Já em Neve Negra (Companhia das Letras, 2017, 248 páginas, R$ 26,90), de Santiago Nazarian, Bruno é um artista plástico de meia-idade cujo sucesso o faz comparável a Romero Britto, mas também o mantém afastado da mulher e do filho. Ao voltar de viagem para casa, na cidade mais fria de Santa Catarina, sente um estranhamento inexplicável – a cadela está arredia, o filho urinou na cama, a mulher não sai do quarto. Soma-se a isso um vizinho, que fala de uma entidade sobrenatural, o "Trevoso" que sai da mata na noite mais fria do ano "para matar o velho e ocupar o lugar do novo". Ao explorar paternidade e paranoia, insatisfação profissional e conflitos geracionais, Nazarian traça o quadro psicológico de outra geração, uma que já não se sente mais em casa e já não se reconhece no mundo que criou para si.
Escritas sob encomenda para uma coleção de horror da Companhia das Letras, é curioso como, a seu modo, ambas as obras traçam quadros complementares de um momento muito particular.

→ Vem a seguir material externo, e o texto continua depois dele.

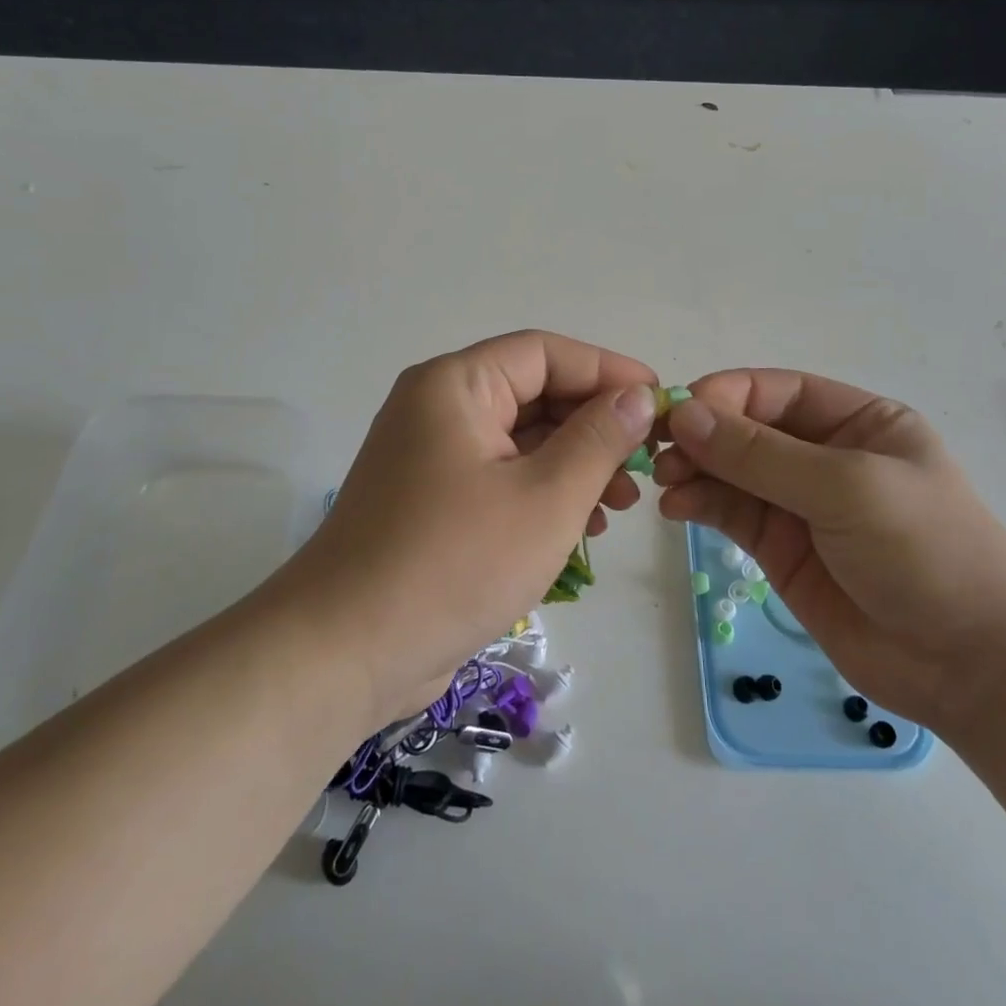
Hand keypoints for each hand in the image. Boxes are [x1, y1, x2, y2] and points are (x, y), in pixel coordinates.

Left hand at [266, 330, 658, 729]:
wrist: (346, 652)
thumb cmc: (455, 562)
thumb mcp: (546, 497)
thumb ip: (599, 439)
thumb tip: (638, 397)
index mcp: (455, 385)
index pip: (544, 353)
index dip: (607, 370)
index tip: (659, 401)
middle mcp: (438, 408)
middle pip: (533, 394)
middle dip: (594, 426)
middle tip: (646, 463)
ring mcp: (431, 457)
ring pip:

Se Xerxenesky cria um terror de alienação urbana que remete a Dario Argento e Polansky, Nazarian evoca e atualiza o desconforto familiar e o isolamento da casa mal-assombrada, com elementos que vão de O Iluminado a Psicose. Em ambos, a insatisfação de seus personagens com a vida que construíram os leva a enfrentar a possibilidade do sobrenatural.
Um terceiro livro se soma a esse recente ressurgimento do terror: Jantar Secreto (Companhia das Letras, 2016, 376 páginas, R$ 24,90), de Raphael Montes. Lançado no final do ano passado, aborda um grupo de jovens cariocas sem dinheiro e desiludidos com a vida urbana. Para enfrentar a crise, criam elegantes e exclusivos jantares para alta sociedade onde o prato é carne humana, tomada de pessoas "invisíveis" ou "indesejáveis" na sociedade.
Com banhos de sangue dignos de Sweeney Todd e referências ao filme clássico Soylent Green, Montes cria tanto uma paródia da gourmetização da sociedade quanto uma crítica à alienação da elite brasileira – que, em tempos de farinata, se tornou mais caricata na vida real do que na ficção.
Em comum, os três livros trazem um frescor novo, um sinal de que, nestes tempos cada vez mais surreais, a literatura realista atinge seus limites, e cabe à literatura de imaginação buscar um modo de interpretarmos e dar sentido a essa época estranha em que vivemos.